Under a national protocol released today, wireless carriers will be required to notify and consult with municipalities about every antenna system, including towers, that go up as they expand their networks.
Bernard Lord of the Canadian Wireless Telecommunications Association says the guidelines allow municipalities to give feedback on suggested locations in residential, industrial and agricultural areas.
Municipalities will also get a say on the look of the wireless antenna systems, says Lord, noting that in the past, some have been incorporated into lamp poles, for instance, to blend in with existing infrastructure.
Generally, antennas and cellphone towers can often be found on rooftops, along highways, near ski hills and in rural areas.
Lord says up to 50 per cent of data, used for email, surfing the Internet and watching video on mobile devices is consumed at home. That means more sites need to be closer to where people live, even though it may result in citizen complaints about health or esthetic concerns, he said.
“The only reason that carriers want to set up more antennas and more sites is because there’s growing demand,” said Lord, president of the association that represents the wireless industry.
“Demand for data in Canada from mobile devices is growing at the rate of five per cent every single week.”
Consumers expect “21st century, state-of-the-art” networks that are fast and allow them to do such things as watch live, high-definition television on their devices, Lord said.
Another reason for more wireless antenna systems in municipalities is to prevent gaps in coverage for 911 emergency service, he said.
More than half of 911 calls now come from mobile devices, according to the association.
Lord said the protocol, which was developed by the Ottawa-based association and the Federation of Canadian Municipalities, will promote consultation but does not give municipalities the ability to veto the location of a cellphone tower or a rooftop antenna. Telecommunications falls under federal jurisdiction.
He said electromagnetic radiation from wireless antenna systems meet federal standards applied by Industry Canada and citizens’ health concerns are unfounded.
In the past, large carriers like Rogers (TSX:RCI.B), Bell (TSX:BCE) and Telus (TSX:T) have all run into opposition from local citizens at times over placement of towers and antenna systems.

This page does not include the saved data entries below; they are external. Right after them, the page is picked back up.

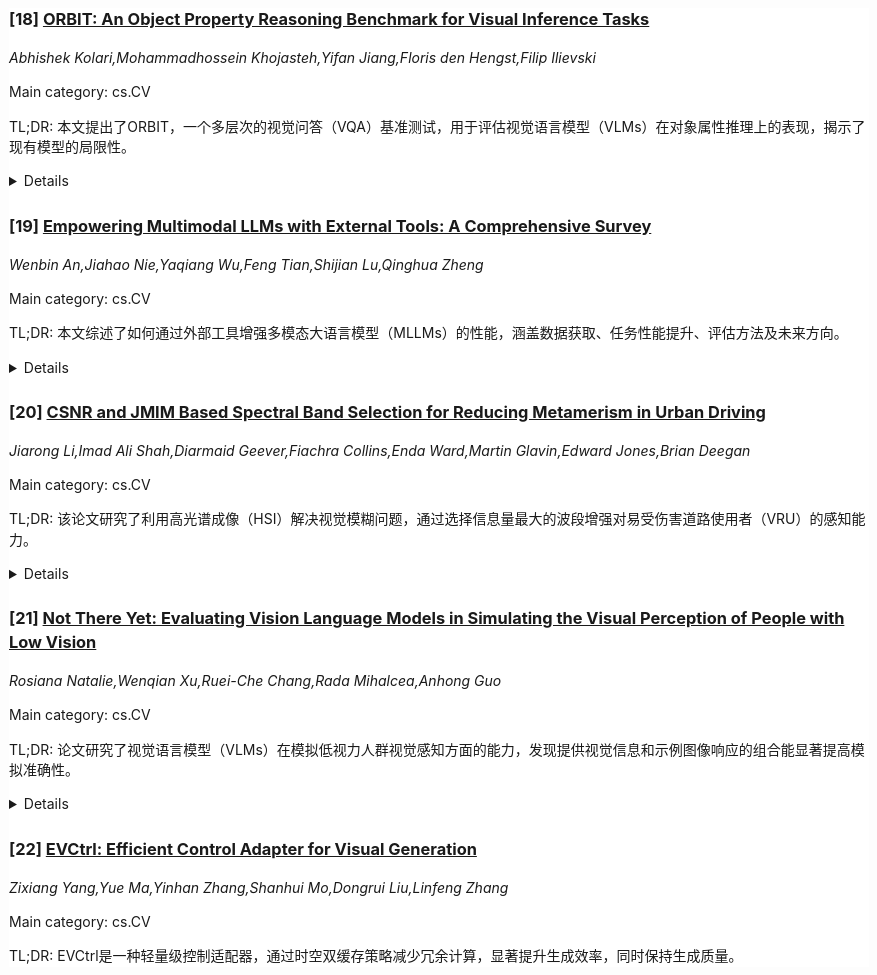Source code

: 
### [18] [ORBIT: An Object Property Reasoning Benchmark for Visual Inference Tasks](https://arxiv.org/abs/2508.10956)
*Abhishek Kolari,Mohammadhossein Khojasteh,Yifan Jiang,Floris den Hengst,Filip Ilievski*

Main category: cs.CV

TL;DR: 本文提出了ORBIT，一个多层次的视觉问答（VQA）基准测试，用于评估视觉语言模型（VLMs）在对象属性推理上的表现，揭示了现有模型的局限性。


<details><summary>Details</summary></details>


### [19] [Empowering Multimodal LLMs with External Tools: A Comprehensive Survey](https://arxiv.org/abs/2508.10955)
*Wenbin An,Jiahao Nie,Yaqiang Wu,Feng Tian,Shijian Lu,Qinghua Zheng*

Main category: cs.CV

TL;DR: 本文综述了如何通过外部工具增强多模态大语言模型（MLLMs）的性能，涵盖数据获取、任务性能提升、评估方法及未来方向。


<details><summary>Details</summary></details>


### [20] [CSNR and JMIM Based Spectral Band Selection for Reducing Metamerism in Urban Driving](https://arxiv.org/abs/2508.10962)
*Jiarong Li,Imad Ali Shah,Diarmaid Geever,Fiachra Collins,Enda Ward,Martin Glavin,Edward Jones,Brian Deegan*

Main category: cs.CV

TL;DR: 该论文研究了利用高光谱成像（HSI）解决视觉模糊问题，通过选择信息量最大的波段增强对易受伤害道路使用者（VRU）的感知能力。


<details><summary>Details</summary></details>


### [21] [Not There Yet: Evaluating Vision Language Models in Simulating the Visual Perception of People with Low Vision](https://arxiv.org/abs/2508.10972)
*Rosiana Natalie,Wenqian Xu,Ruei-Che Chang,Rada Mihalcea,Anhong Guo*

Main category: cs.CV

TL;DR: 论文研究了视觉语言模型（VLMs）在模拟低视力人群视觉感知方面的能力，发现提供视觉信息和示例图像响应的组合能显著提高模拟准确性。


<details><summary>Details</summary></details>


### [22] [EVCtrl: Efficient Control Adapter for Visual Generation](https://arxiv.org/abs/2508.10963)
*Zixiang Yang,Yue Ma,Yinhan Zhang,Shanhui Mo,Dongrui Liu,Linfeng Zhang*

Main category: cs.CV

TL;DR: EVCtrl是一种轻量级控制适配器，通过时空双缓存策略减少冗余计算，显著提升生成效率，同时保持生成质量。
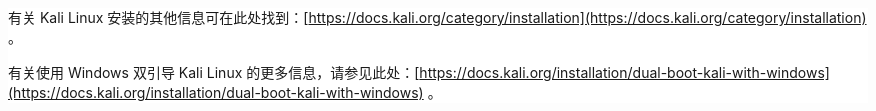 有关 Kali Linux 安装的其他信息可在此处找到：[https://docs.kali.org/category/installation](https://docs.kali.org/category/installation) 。 [](https://docs.kali.org/category/installation) 

有关使用 Windows 双引导 Kali Linux 的更多信息，请参见此处：[https://docs.kali.org/installation/dual-boot-kali-with-windows](https://docs.kali.org/installation/dual-boot-kali-with-windows) 。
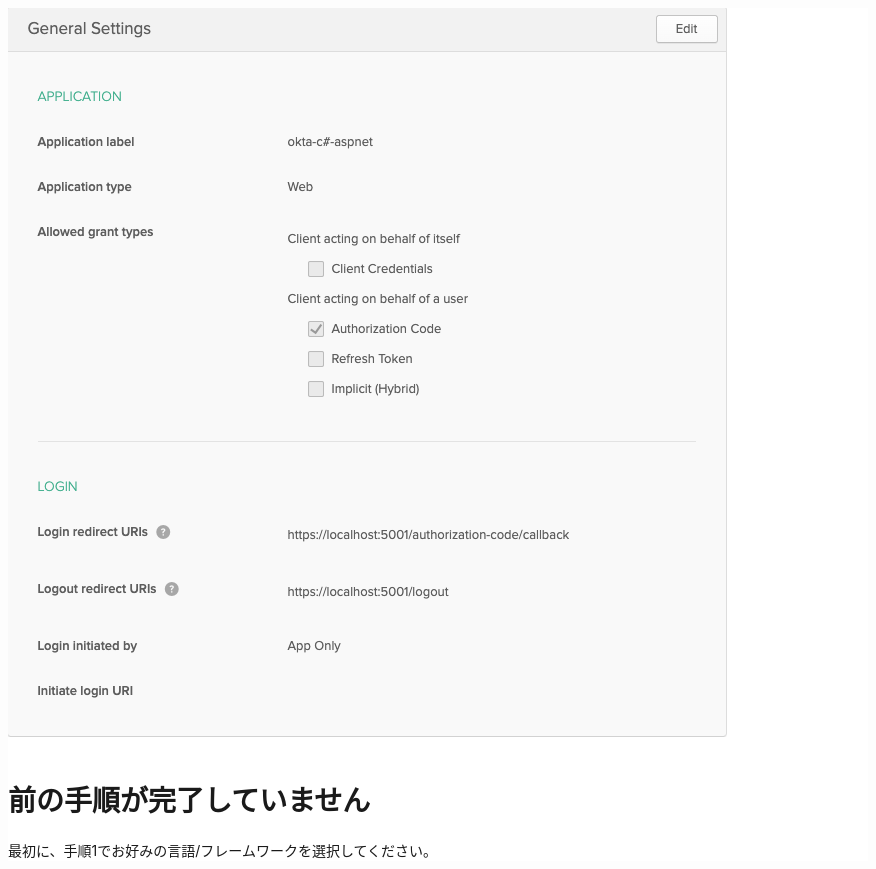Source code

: ![Oktaアプリの構成](./img/okta-qs-step2-appconfig-cs.png)

</ImageFrame>

</Choice>

<Choice option="programming.platform" unset color="none">

<Message danger>

# 前の手順が完了していません

最初に、手順1でお好みの言語/フレームワークを選択してください。

</Message>
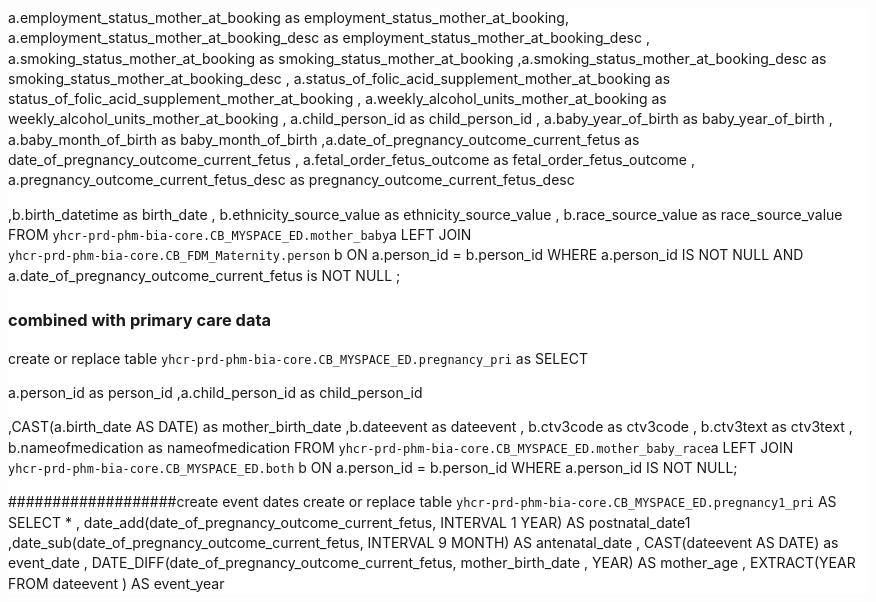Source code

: a.employment_status_mother_at_booking as employment_status_mother_at_booking,
a.employment_status_mother_at_booking_desc as employment_status_mother_at_booking_desc
, a.smoking_status_mother_at_booking as smoking_status_mother_at_booking
,a.smoking_status_mother_at_booking_desc as smoking_status_mother_at_booking_desc
, a.status_of_folic_acid_supplement_mother_at_booking as status_of_folic_acid_supplement_mother_at_booking
, a.weekly_alcohol_units_mother_at_booking as weekly_alcohol_units_mother_at_booking
, a.child_person_id as child_person_id
, a.baby_year_of_birth as baby_year_of_birth
, a.baby_month_of_birth as baby_month_of_birth
,a.date_of_pregnancy_outcome_current_fetus as date_of_pregnancy_outcome_current_fetus
, a.fetal_order_fetus_outcome as  fetal_order_fetus_outcome
, a.pregnancy_outcome_current_fetus_desc as pregnancy_outcome_current_fetus_desc

,b.birth_datetime as birth_date
, b.ethnicity_source_value as ethnicity_source_value
, b.race_source_value as race_source_value
FROM `yhcr-prd-phm-bia-core.CB_MYSPACE_ED.mother_baby`a
LEFT  JOIN  
`yhcr-prd-phm-bia-core.CB_FDM_Maternity.person` b
ON 
a.person_id = b.person_id
WHERE a.person_id IS NOT NULL AND a.date_of_pregnancy_outcome_current_fetus is NOT NULL ;




### combined with primary care data

create or replace table `yhcr-prd-phm-bia-core.CB_MYSPACE_ED.pregnancy_pri`
as 
SELECT 

 a.person_id as person_id
,a.child_person_id as child_person_id

,CAST(a.birth_date AS DATE) as mother_birth_date
,b.dateevent as dateevent
, b.ctv3code as ctv3code
, b.ctv3text as ctv3text
, b.nameofmedication as nameofmedication
FROM `yhcr-prd-phm-bia-core.CB_MYSPACE_ED.mother_baby_race`a
LEFT   JOIN  
`yhcr-prd-phm-bia-core.CB_MYSPACE_ED.both` b
ON 
a.person_id = b.person_id
WHERE a.person_id IS NOT NULL; 


###################create event dates
create or replace table  `yhcr-prd-phm-bia-core.CB_MYSPACE_ED.pregnancy1_pri`
AS 
SELECT *
, date_add(date_of_pregnancy_outcome_current_fetus, INTERVAL 1 YEAR) AS postnatal_date1 
,date_sub(date_of_pregnancy_outcome_current_fetus, INTERVAL 9 MONTH) AS antenatal_date
, CAST(dateevent AS DATE)  as event_date
 ,  DATE_DIFF(date_of_pregnancy_outcome_current_fetus, mother_birth_date  , YEAR) AS mother_age
 , EXTRACT(YEAR FROM dateevent ) AS event_year
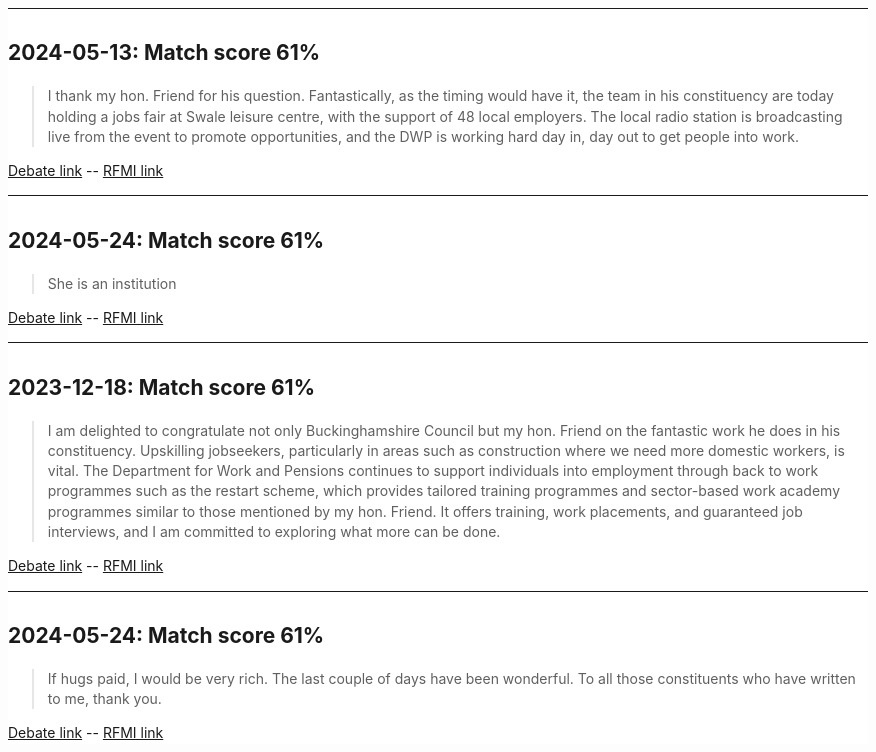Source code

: 
---



## 2024-05-13: Match score 61%

>I thank my hon. Friend for his question. Fantastically, as the timing would have it, the team in his constituency are today holding a jobs fair at Swale leisure centre, with the support of 48 local employers. The local radio station is broadcasting live from the event to promote opportunities, and the DWP is working hard day in, day out to get people into work.

[Debate link](https://www.theyworkforyou.com/debates/?id=2024-05-13c.10.3)  --  [RFMI link](https://www.theyworkforyou.com/mp/25408/register)


---



## 2024-05-24: Match score 61%

>She is an institution

[Debate link](https://www.theyworkforyou.com/debates/?id=2024-05-24c.1201.3)  --  [RFMI link](https://www.theyworkforyou.com/mp/25408/register)


---



## 2023-12-18: Match score 61%

>I am delighted to congratulate not only Buckinghamshire Council but my hon. Friend on the fantastic work he does in his constituency. Upskilling jobseekers, particularly in areas such as construction where we need more domestic workers, is vital. The Department for Work and Pensions continues to support individuals into employment through back to work programmes such as the restart scheme, which provides tailored training programmes and sector-based work academy programmes similar to those mentioned by my hon. Friend. It offers training, work placements, and guaranteed job interviews, and I am committed to exploring what more can be done.

[Debate link](https://www.theyworkforyou.com/debates/?id=2023-12-18d.1108.2)  --  [RFMI link](https://www.theyworkforyou.com/mp/25408/register)


---



## 2024-05-24: Match score 61%

>If hugs paid, I would be very rich. The last couple of days have been wonderful. To all those constituents who have written to me, thank you.

[Debate link](https://www.theyworkforyou.com/debates/?id=2024-05-24c.1203.1)  --  [RFMI link](https://www.theyworkforyou.com/mp/25408/register)
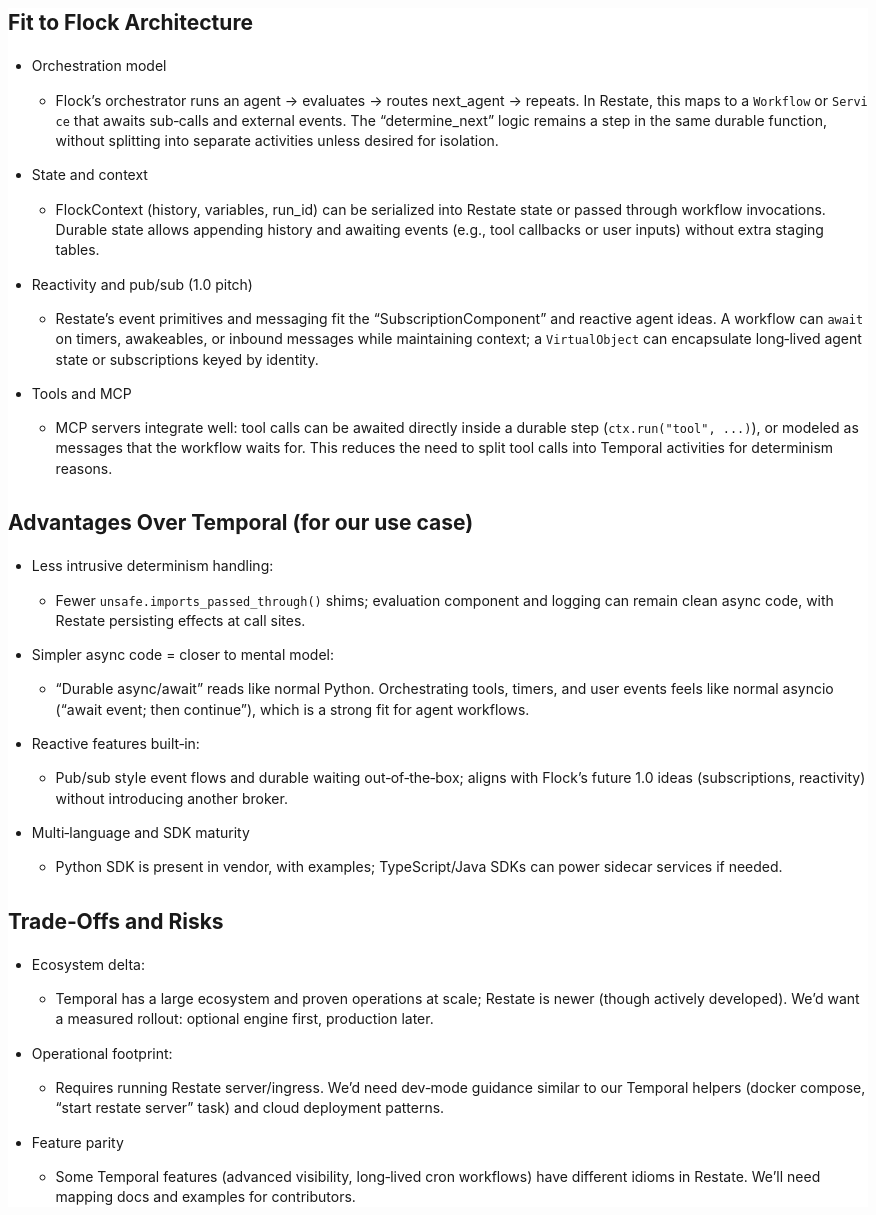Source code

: ## Fit to Flock Architecture

- Orchestration model
  - Flock’s orchestrator runs an agent → evaluates → routes next_agent → repeats. In Restate, this maps to a `Workflow` or `Service` that awaits sub‑calls and external events. The “determine_next” logic remains a step in the same durable function, without splitting into separate activities unless desired for isolation.

- State and context
  - FlockContext (history, variables, run_id) can be serialized into Restate state or passed through workflow invocations. Durable state allows appending history and awaiting events (e.g., tool callbacks or user inputs) without extra staging tables.

- Reactivity and pub/sub (1.0 pitch)
  - Restate’s event primitives and messaging fit the “SubscriptionComponent” and reactive agent ideas. A workflow can `await` on timers, awakeables, or inbound messages while maintaining context; a `VirtualObject` can encapsulate long‑lived agent state or subscriptions keyed by identity.

- Tools and MCP
  - MCP servers integrate well: tool calls can be awaited directly inside a durable step (`ctx.run("tool", ...)`), or modeled as messages that the workflow waits for. This reduces the need to split tool calls into Temporal activities for determinism reasons.

## Advantages Over Temporal (for our use case)

- Less intrusive determinism handling:
  - Fewer `unsafe.imports_passed_through()` shims; evaluation component and logging can remain clean async code, with Restate persisting effects at call sites.

- Simpler async code = closer to mental model:
  - “Durable async/await” reads like normal Python. Orchestrating tools, timers, and user events feels like normal asyncio (“await event; then continue”), which is a strong fit for agent workflows.

- Reactive features built‑in:
  - Pub/sub style event flows and durable waiting out‑of‑the‑box; aligns with Flock’s future 1.0 ideas (subscriptions, reactivity) without introducing another broker.

- Multi‑language and SDK maturity
  - Python SDK is present in vendor, with examples; TypeScript/Java SDKs can power sidecar services if needed.

## Trade‑Offs and Risks

- Ecosystem delta:
  - Temporal has a large ecosystem and proven operations at scale; Restate is newer (though actively developed). We’d want a measured rollout: optional engine first, production later.

- Operational footprint:
  - Requires running Restate server/ingress. We’d need dev‑mode guidance similar to our Temporal helpers (docker compose, “start restate server” task) and cloud deployment patterns.

- Feature parity
  - Some Temporal features (advanced visibility, long‑lived cron workflows) have different idioms in Restate. We’ll need mapping docs and examples for contributors.
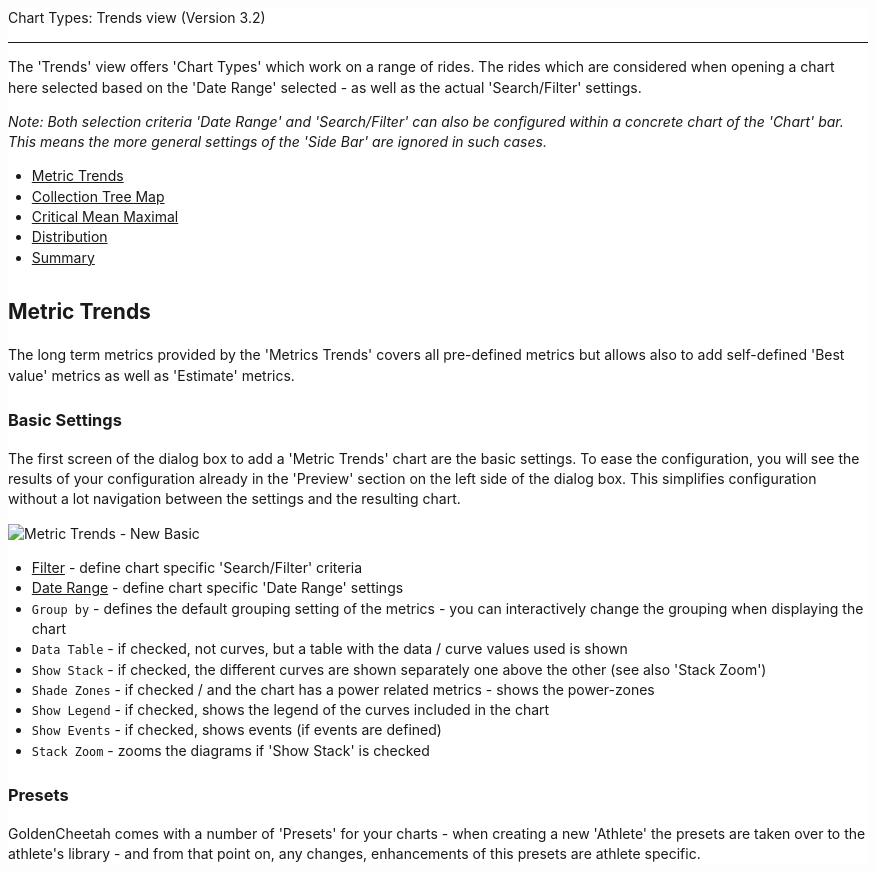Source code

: Chart Types: Trends view (Version 3.2)
***

The 'Trends' view offers 'Chart Types' which work on a range of rides. The rides which are considered when opening a chart here selected based on the 'Date Range' selected - as well as the actual 'Search/Filter' settings. 

_Note: Both selection criteria 'Date Range' and 'Search/Filter' can also be configured within a concrete chart of the 'Chart' bar. This means the more general settings of the 'Side Bar' are ignored in such cases._

* [Metric Trends](https://github.com/GoldenCheetah/GoldenCheetah/wiki/UG_ChartTypes_Trends#metric-trends)
* [Collection Tree Map](https://github.com/GoldenCheetah/GoldenCheetah/wiki/UG_ChartTypes_Trends#collection-tree-map)
* [Critical Mean Maximal](https://github.com/GoldenCheetah/GoldenCheetah/wiki/UG_ChartTypes_Trends#critical-mean-maximal)
* [Distribution](https://github.com/GoldenCheetah/GoldenCheetah/wiki/UG_ChartTypes_Trends#distribution)
* [Summary](https://github.com/GoldenCheetah/GoldenCheetah/wiki/UG_ChartTypes_Trends#summary)

## Metric Trends

The long term metrics provided by the 'Metrics Trends' covers all pre-defined metrics but allows also to add self-defined 'Best value' metrics as well as 'Estimate' metrics.

### Basic Settings

The first screen of the dialog box to add a 'Metric Trends' chart are the basic settings. To ease the configuration, you will see the results of your configuration already in the 'Preview' section on the left side of the dialog box. This simplifies configuration without a lot navigation between the settings and the resulting chart.

![Metric Trends - New Basic](https://raw.githubusercontent.com/GoldenCheetah/GoldenCheetah/master/doc/wiki/MetricTrends_New_Basic.jpg)

* [Filter](https://github.com/GoldenCheetah/GoldenCheetah/wiki/UG_Special-Topics_SearchFilter) - define chart specific 'Search/Filter' criteria 
* [Date Range](https://github.com/GoldenCheetah/GoldenCheetah/wiki/UG_ChartTypes_Trends#date-range-selection) - define chart specific 'Date Range' settings
* `Group by` - defines the default grouping setting of the metrics - you can interactively change the grouping when displaying the chart
* `Data Table` - if checked, not curves, but a table with the data / curve values used is shown
* `Show Stack` - if checked, the different curves are shown separately one above the other (see also 'Stack Zoom')
* `Shade Zones` - if checked / and the chart has a power related metrics - shows the power-zones
* `Show Legend` - if checked, shows the legend of the curves included in the chart
* `Show Events` - if checked, shows events (if events are defined)
* `Stack Zoom` - zooms the diagrams if 'Show Stack' is checked

### Presets

GoldenCheetah comes with a number of 'Presets' for your charts - when creating a new 'Athlete' the presets are taken over to the athlete's library - and from that point on, any changes, enhancements of this presets are athlete specific.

Karen Leibovici, president of the FCM, said many municipalities receive concerns from their citizens about where cell towers go up.
“Up-front communications is important in letting people have input (on) where the towers are sited and why the towers need to be there, and hopefully you have less concerns being expressed by citizens,” she said.
Leibovici added that it will be up to municipalities to decide how they will consult residents on the matter.